EXERCISE DIRECTIONS: Retype only what runs from the beginning of the data through the line with "right ear: (277, 218)"; please omit the pictures and keep every line exact.

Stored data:

_ _ _ _ _

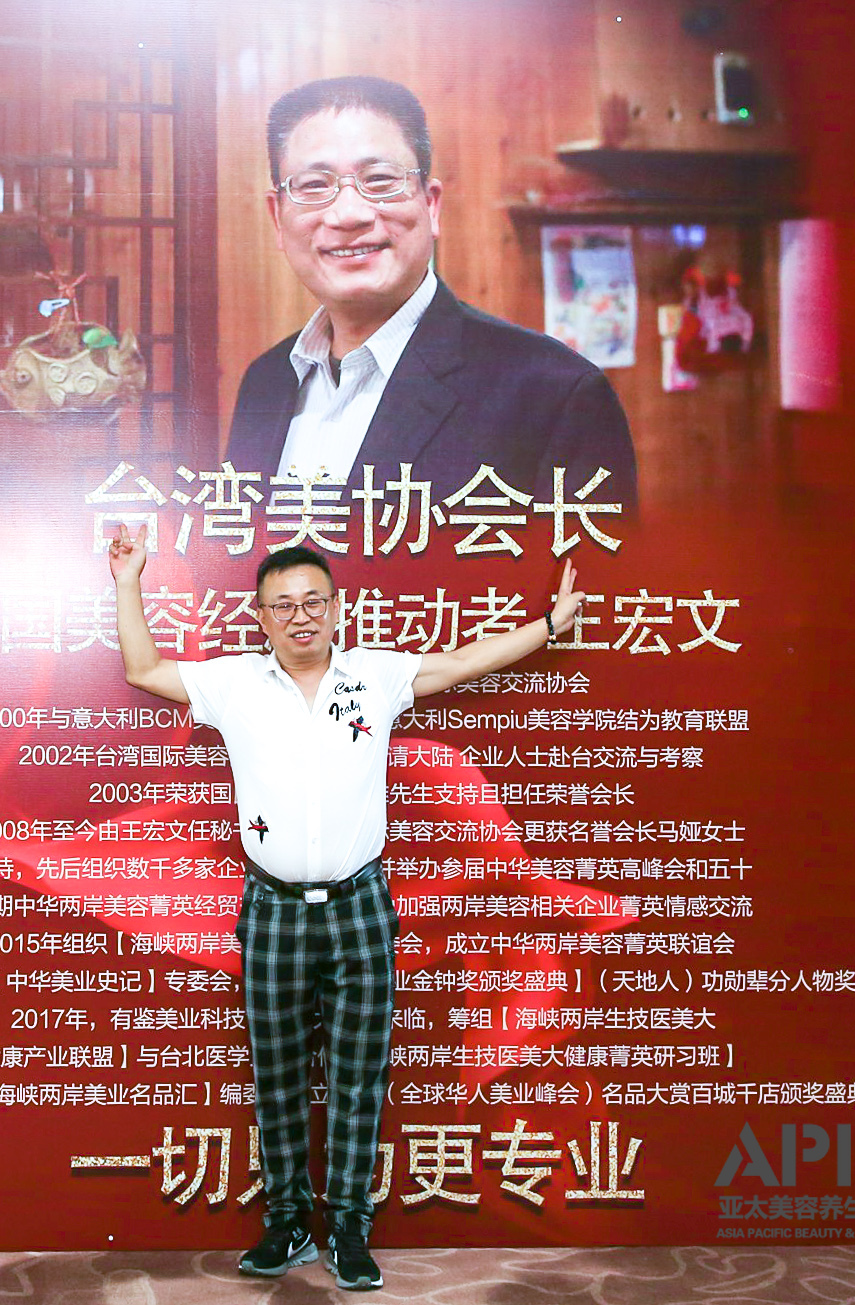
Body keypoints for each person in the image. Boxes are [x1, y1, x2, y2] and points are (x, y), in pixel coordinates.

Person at [106, 524, 585, 1290]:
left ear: (337, 609)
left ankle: (351, 1230)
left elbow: (464, 661)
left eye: (313, 602)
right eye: (283, 605)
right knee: (277, 1077)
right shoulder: (234, 683)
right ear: (261, 617)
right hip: (272, 909)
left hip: (360, 905)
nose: (300, 616)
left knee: (361, 1077)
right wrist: (129, 580)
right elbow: (144, 668)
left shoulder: (377, 675)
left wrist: (551, 625)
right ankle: (288, 1223)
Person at [225, 75, 637, 512]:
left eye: (379, 179)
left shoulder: (556, 395)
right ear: (277, 218)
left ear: (431, 204)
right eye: (313, 186)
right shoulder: (265, 382)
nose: (348, 214)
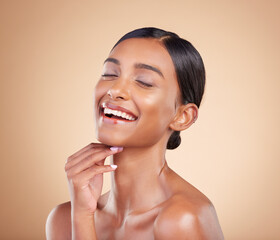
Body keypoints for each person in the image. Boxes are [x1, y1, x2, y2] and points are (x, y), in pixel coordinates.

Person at [46, 27, 224, 240]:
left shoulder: (183, 219)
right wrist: (82, 215)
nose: (115, 90)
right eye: (109, 74)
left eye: (144, 82)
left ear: (182, 116)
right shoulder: (64, 219)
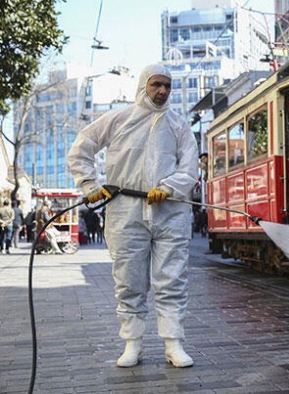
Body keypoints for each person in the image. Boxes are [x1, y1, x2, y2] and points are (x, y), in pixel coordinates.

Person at [67, 64, 199, 367]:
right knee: (129, 280)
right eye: (156, 85)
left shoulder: (178, 125)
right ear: (144, 86)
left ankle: (173, 344)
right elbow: (81, 148)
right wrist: (90, 184)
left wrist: (168, 186)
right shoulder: (118, 119)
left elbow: (190, 168)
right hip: (125, 211)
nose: (162, 91)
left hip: (171, 211)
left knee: (172, 279)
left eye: (167, 86)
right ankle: (133, 344)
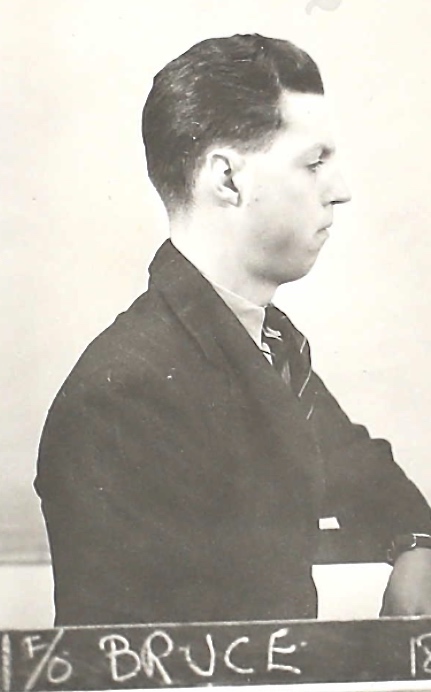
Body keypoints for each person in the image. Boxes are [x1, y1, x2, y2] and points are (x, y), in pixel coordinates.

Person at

_ _ _ _ _

TASK RESPONSE:
Body keypoints for each person in the image. Boxes are [x1, y1, x2, y2] and points are (x, y), in pixel coordinates.

Person at [106, 524, 585, 1290]:
left ear: (337, 609)
left ankle: (351, 1230)
left elbow: (464, 661)
left eye: (313, 602)
right eye: (283, 605)
right knee: (277, 1077)
right shoulder: (234, 683)
right ear: (261, 617)
right hip: (272, 909)
left hip: (360, 905)
nose: (300, 616)
left knee: (361, 1077)
right wrist: (129, 580)
right elbow: (144, 668)
left shoulder: (377, 675)
left wrist: (551, 625)
right ankle: (288, 1223)
Person at [225, 75, 637, 512]:
left eye: (379, 179)
left shoulder: (556, 395)
right ear: (277, 218)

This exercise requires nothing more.